Он направил луч света на щербатый асфальт под ногами и зашагал к выходу из подворотни. Впереди, в проеме арки, мерцали звезды. Как хорошо, что у меня нет детей, думал Аспирин, выходя под чистое летнее небо. Как хорошо, что я не женился тогда на Люське, думал он, сворачивая в проходной двор. Как хорошо, что я…
Мысль оборвалась. На детской площадке — где же еще? — под умирающей от удушья липой гнездились обкурившиеся малолетки.
А может, не обкурившиеся. А может, совершеннолетние. В темноте не разобрать. Не сосчитать огоньки сигарет, не спросить документы.
— Эй, ты! Иди сюда!
Аспирин мазнул по компании фонарем. Человек шесть. Одна девица. И, что самое неприятное — бультерьер.
— Не слепи, падла!
Рычание.
Аспирин погасил фонарь и тихонько отступил к выходу со двора. Может, сами отсохнут и сами отвалятся?
Не тут-то было.
— Иди сюда, говорят! Лучше будет!
— Что надо, ребята? — осведомился Аспирин по-деловому. — Я — ди-джей Аспирин…
Ржание. Эти дети либо не верили ему, либо не слушали радио.
— Аспирин-пидорин, прикурить не найдется? — звонко спросила девица.

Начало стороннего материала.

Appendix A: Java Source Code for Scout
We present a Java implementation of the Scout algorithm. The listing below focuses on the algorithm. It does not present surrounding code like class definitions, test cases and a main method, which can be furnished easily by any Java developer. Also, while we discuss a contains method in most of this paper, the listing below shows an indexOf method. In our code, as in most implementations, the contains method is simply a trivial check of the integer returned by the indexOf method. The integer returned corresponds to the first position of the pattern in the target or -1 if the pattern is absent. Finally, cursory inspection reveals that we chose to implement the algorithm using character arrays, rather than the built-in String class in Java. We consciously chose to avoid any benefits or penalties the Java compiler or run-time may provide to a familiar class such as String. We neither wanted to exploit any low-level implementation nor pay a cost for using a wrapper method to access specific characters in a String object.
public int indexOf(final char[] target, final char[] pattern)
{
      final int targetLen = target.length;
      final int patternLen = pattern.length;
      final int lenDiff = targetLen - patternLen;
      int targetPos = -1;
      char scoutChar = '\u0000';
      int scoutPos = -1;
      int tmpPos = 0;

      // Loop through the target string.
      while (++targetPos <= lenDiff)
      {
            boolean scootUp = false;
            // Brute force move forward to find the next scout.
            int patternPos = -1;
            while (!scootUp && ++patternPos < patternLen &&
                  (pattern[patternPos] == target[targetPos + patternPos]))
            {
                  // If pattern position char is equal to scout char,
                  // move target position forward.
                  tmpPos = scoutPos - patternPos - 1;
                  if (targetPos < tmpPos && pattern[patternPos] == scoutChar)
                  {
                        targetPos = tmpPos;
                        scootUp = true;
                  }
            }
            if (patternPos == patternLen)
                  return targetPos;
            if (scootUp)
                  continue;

Он отступал, не сводя глаз с собаки. У одного его приятеля когда-то была такая. Отгрызла средний палец на левой руке — собственному хозяину…

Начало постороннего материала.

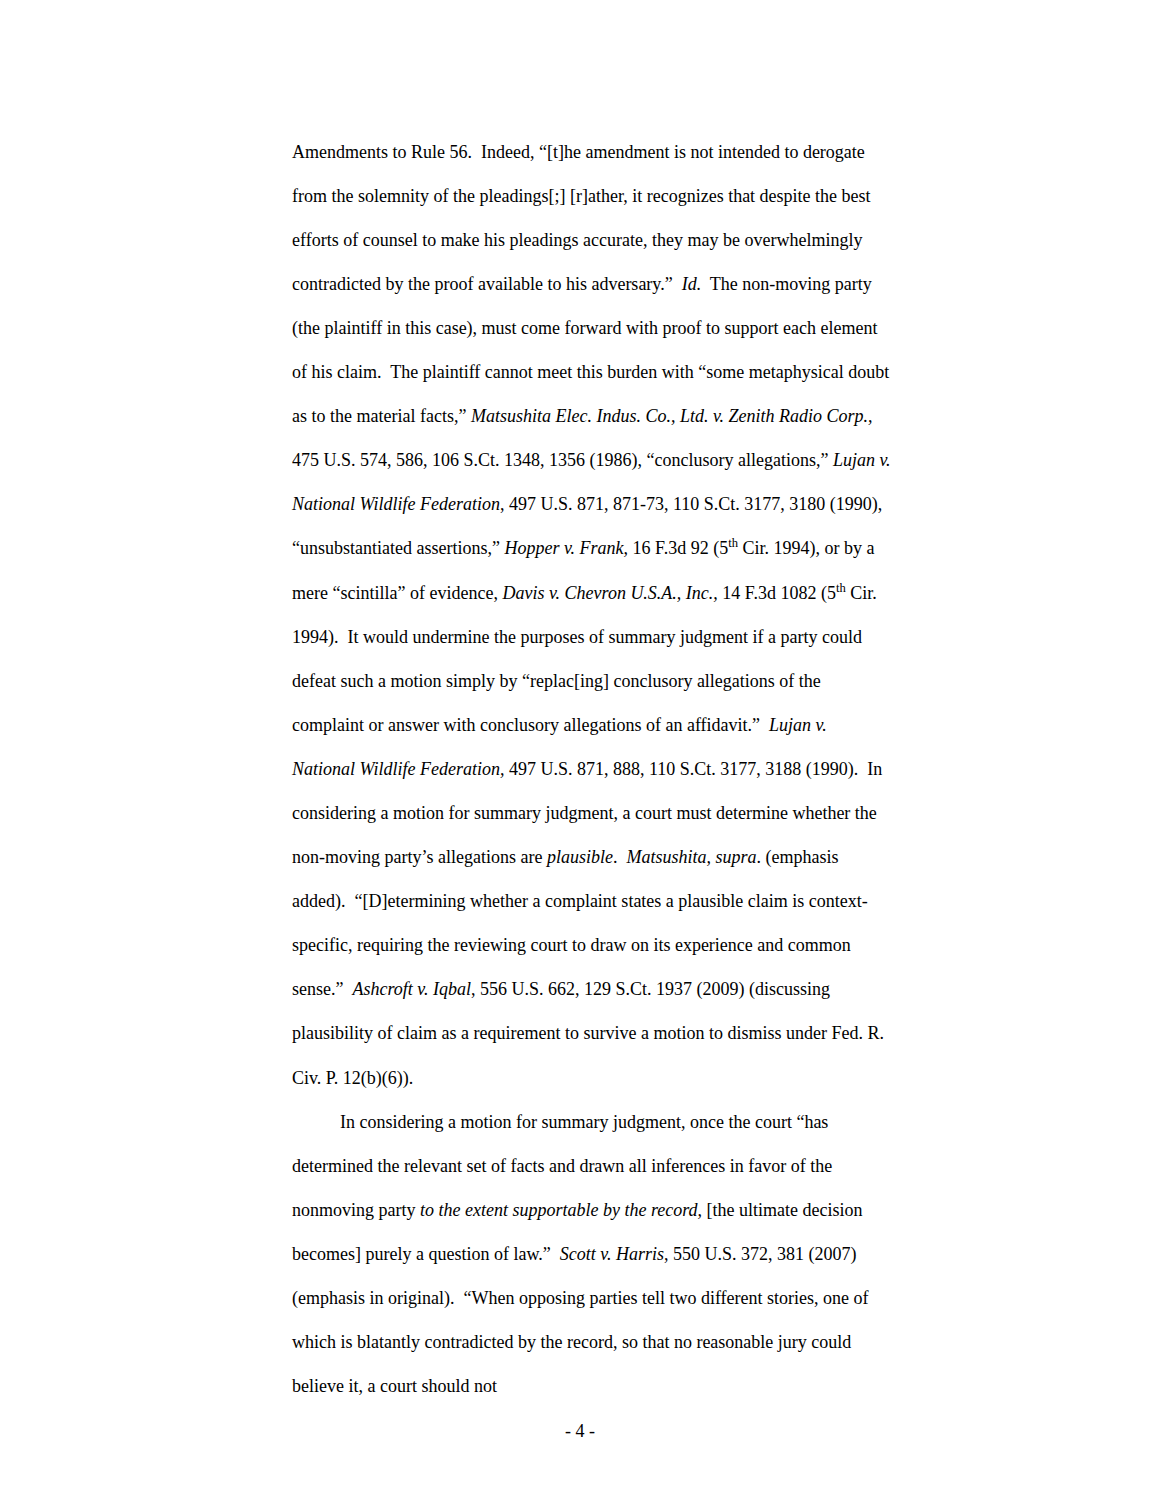Amendments to Rule 56. Indeed, “[t]he amendment is not intended to derogate from the solemnity of the pleadings[;] [r]ather, it recognizes that despite the best efforts of counsel to make his pleadings accurate, they may be overwhelmingly contradicted by the proof available to his adversary.” Id. The non-moving party (the plaintiff in this case), must come forward with proof to support each element of his claim. The plaintiff cannot meet this burden with “some metaphysical doubt as to the material facts,” Matsushita Elec. Indus. Co., Ltd. v. Zenith Radio Corp., 475 U.S. 574, 586, 106 S.Ct. 1348, 1356 (1986), “conclusory allegations,” Lujan v. National Wildlife Federation, 497 U.S. 871, 871-73, 110 S.Ct. 3177, 3180 (1990), “unsubstantiated assertions,” Hopper v. Frank, 16 F.3d 92 (5th Cir. 1994), or by a mere “scintilla” of evidence, Davis v. Chevron U.S.A., Inc., 14 F.3d 1082 (5th Cir. 1994). It would undermine the purposes of summary judgment if a party could defeat such a motion simply by “replac[ing] conclusory allegations of the complaint or answer with conclusory allegations of an affidavit.” Lujan v. National Wildlife Federation, 497 U.S. 871, 888, 110 S.Ct. 3177, 3188 (1990). In considering a motion for summary judgment, a court must determine whether the non-moving party’s allegations are plausible. Matsushita, supra. (emphasis added). “[D]etermining whether a complaint states a plausible claim is context-specific, requiring the reviewing court to draw on its experience and common sense.” Ashcroft v. Iqbal, 556 U.S. 662, 129 S.Ct. 1937 (2009) (discussing plausibility of claim as a requirement to survive a motion to dismiss under Fed. R. Civ. P. 12(b)(6)).
In considering a motion for summary judgment, once the court “has determined the relevant set of facts and drawn all inferences in favor of the nonmoving party to the extent supportable by the record, [the ultimate decision becomes] purely a question of law.” Scott v. Harris, 550 U.S. 372, 381 (2007) (emphasis in original). “When opposing parties tell two different stories, one of which is blatantly contradicted by the record, so that no reasonable jury could believe it, a court should not
- 4 -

— Держи пса, — предложил он холодно.
Ржание. Девица заливалась громче всех. Какое неприятное сочетание, подумал Аспирин, — бабец и собака…
— Абель, фас! Оторви ему яйца!
Аспирин повернулся и побежал. Палку мне, палку, лучше железную, лучше заточку… Нет времени подобрать кирпич… темно… а баллончик, который целый год провалялся в сумке, сегодня остался в багажнике — лежит в гараже, полеживает…

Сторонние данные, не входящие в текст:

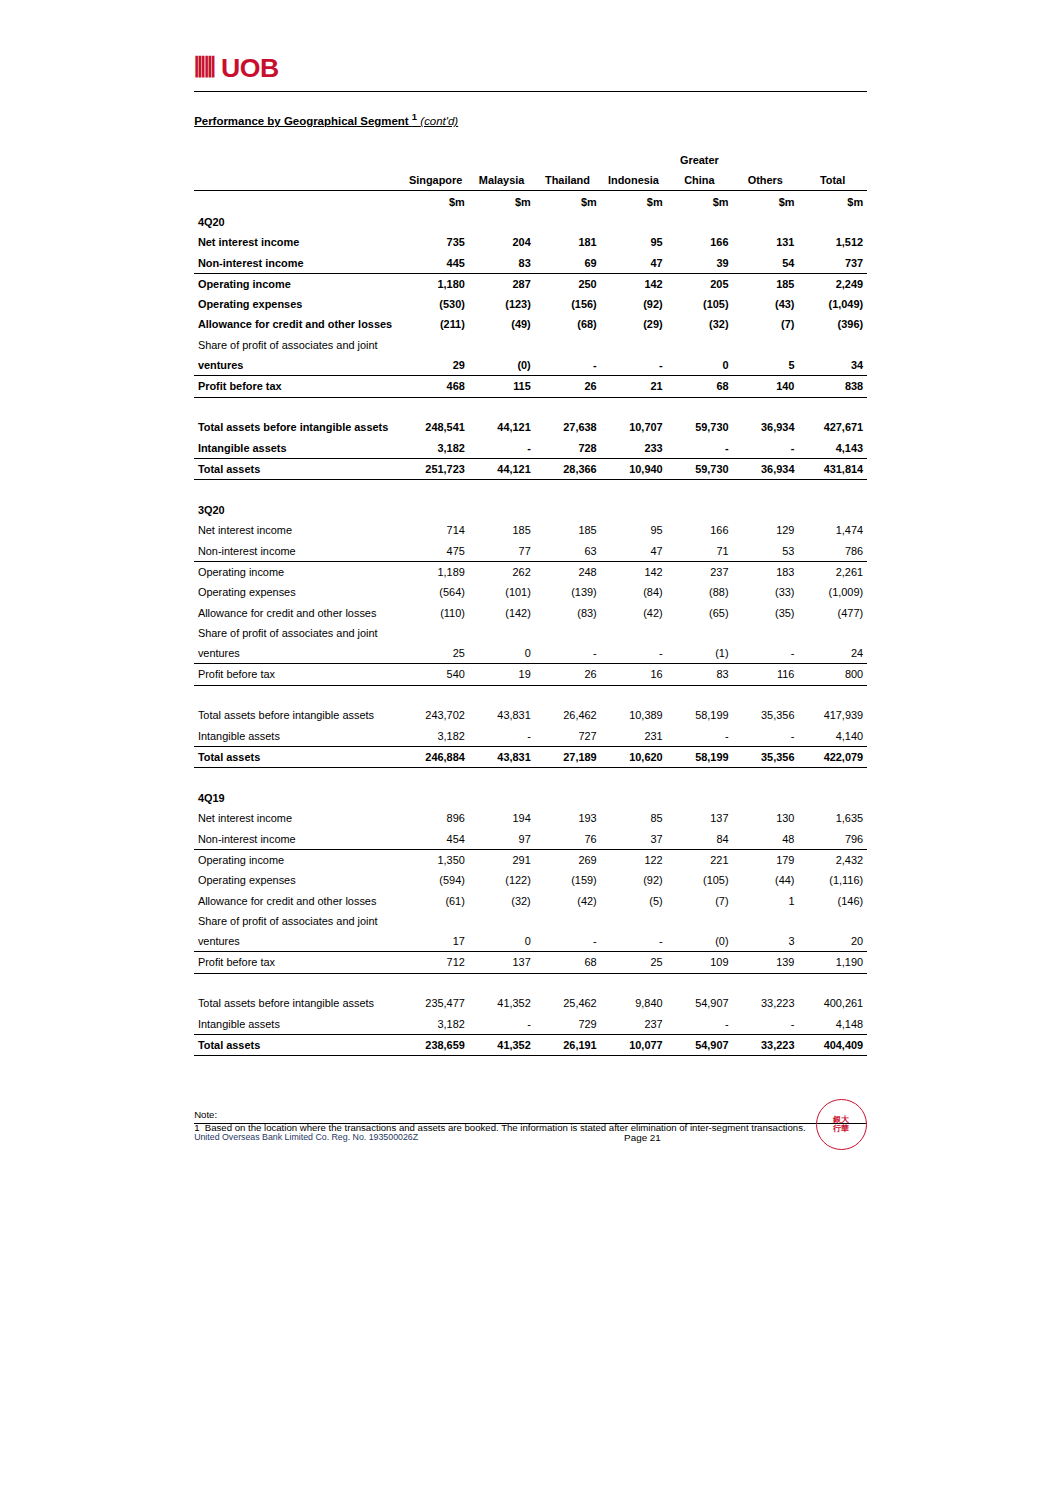⦀⦀ UOB
Performance by Geographical Segment 1 (cont'd)
| | | | | | Greater | | |
| --- | --- | --- | --- | --- | --- | --- | --- |
| | Singapore | Malaysia | Thailand | Indonesia | China | Others | Total |
| | $m | $m | $m | $m | $m | $m | $m |
| 4Q20 | | | | | | | |
| Net interest income | 735 | 204 | 181 | 95 | 166 | 131 | 1,512 |
| Non-interest income | 445 | 83 | 69 | 47 | 39 | 54 | 737 |
| Operating income | 1,180 | 287 | 250 | 142 | 205 | 185 | 2,249 |
| Operating expenses | (530) | (123) | (156) | (92) | (105) | (43) | (1,049) |
| Allowance for credit and other losses | (211) | (49) | (68) | (29) | (32) | (7) | (396) |
| Share of profit of associates and joint | | | | | | | |
| ventures | 29 | (0) | - | - | 0 | 5 | 34 |
| Profit before tax | 468 | 115 | 26 | 21 | 68 | 140 | 838 |
| Total assets before intangible assets | 248,541 | 44,121 | 27,638 | 10,707 | 59,730 | 36,934 | 427,671 |
| Intangible assets | 3,182 | - | 728 | 233 | - | - | 4,143 |
| Total assets | 251,723 | 44,121 | 28,366 | 10,940 | 59,730 | 36,934 | 431,814 |
| 3Q20 | | | | | | | |
| Net interest income | 714 | 185 | 185 | 95 | 166 | 129 | 1,474 |
| Non-interest income | 475 | 77 | 63 | 47 | 71 | 53 | 786 |
| Operating income | 1,189 | 262 | 248 | 142 | 237 | 183 | 2,261 |
| Operating expenses | (564) | (101) | (139) | (84) | (88) | (33) | (1,009) |
| Allowance for credit and other losses | (110) | (142) | (83) | (42) | (65) | (35) | (477) |
| Share of profit of associates and joint | | | | | | | |
| ventures | 25 | 0 | - | - | (1) | - | 24 |
| Profit before tax | 540 | 19 | 26 | 16 | 83 | 116 | 800 |
| Total assets before intangible assets | 243,702 | 43,831 | 26,462 | 10,389 | 58,199 | 35,356 | 417,939 |
| Intangible assets | 3,182 | - | 727 | 231 | - | - | 4,140 |
| Total assets | 246,884 | 43,831 | 27,189 | 10,620 | 58,199 | 35,356 | 422,079 |
| 4Q19 | | | | | | | |
| Net interest income | 896 | 194 | 193 | 85 | 137 | 130 | 1,635 |
| Non-interest income | 454 | 97 | 76 | 37 | 84 | 48 | 796 |
| Operating income | 1,350 | 291 | 269 | 122 | 221 | 179 | 2,432 |
| Operating expenses | (594) | (122) | (159) | (92) | (105) | (44) | (1,116) |
| Allowance for credit and other losses | (61) | (32) | (42) | (5) | (7) | 1 | (146) |
| Share of profit of associates and joint | | | | | | | |
| ventures | 17 | 0 | - | - | (0) | 3 | 20 |
| Profit before tax | 712 | 137 | 68 | 25 | 109 | 139 | 1,190 |
| Total assets before intangible assets | 235,477 | 41,352 | 25,462 | 9,840 | 54,907 | 33,223 | 400,261 |
| Intangible assets | 3,182 | - | 729 | 237 | - | - | 4,148 |
| Total assets | 238,659 | 41,352 | 26,191 | 10,077 | 54,907 | 33,223 | 404,409 |
Note:
1 Based on the location where the transactions and assets are booked. The information is stated after elimination of inter-segment transactions.
United Overseas Bank Limited Co. Reg. No. 193500026Z Page 21
銀大
行華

Тускло вспыхнул фонарь у входа в подворотню. Этого света как раз хватило Аспирину, чтобы не налететь в темноте на мусорный бак. Он в последний момент вильнул в сторону, оглянулся и увидел в свете фонаря, как бультерьер, похожий на фаршированный бледный чулок, несется через двор, а вслед за ним бежит чудище о восьми ногах, четыре рта что-то вопят, восемь рук месят воздух…
Только теперь Аспирин вспомнил о девочке, которая по-прежнему стоит, наверное, в этой самой подвороте и прижимает к груди медвежонка.
Он подхватил с земли осколок кирпича, кинул в пса и почти попал. Тварь замедлила движение, но ненадолго.
— Скотина! Ты что делаешь! — орала девица. — Абель, взять!
Аспирин кинулся в подворотню. Свет фонаря насквозь простреливал бетонный коридор. Девочка, вопреки надеждам Аспирина, не убежала, услышав крики, топот и рычание, а только плотнее вжалась в стену.
Аспирин схватил ее за руку и потащил за собой. Зря, наверное. Он и сам, без балласта, бегал куда медленнее коротконогой собаки.
Подворотня закончилась. Девочка вырвала руку из руки Аспирина, обернулась и бросила медвежонка обратно, в проем арки, где на стенах прыгали тени.
Сначала он услышал крик — визг, вопль, разрывающий чьи-то голосовые связки.
И секундой спустя увидел огромную тень, выросшую на бетонной стенке поверх побледневших в страхе граффити.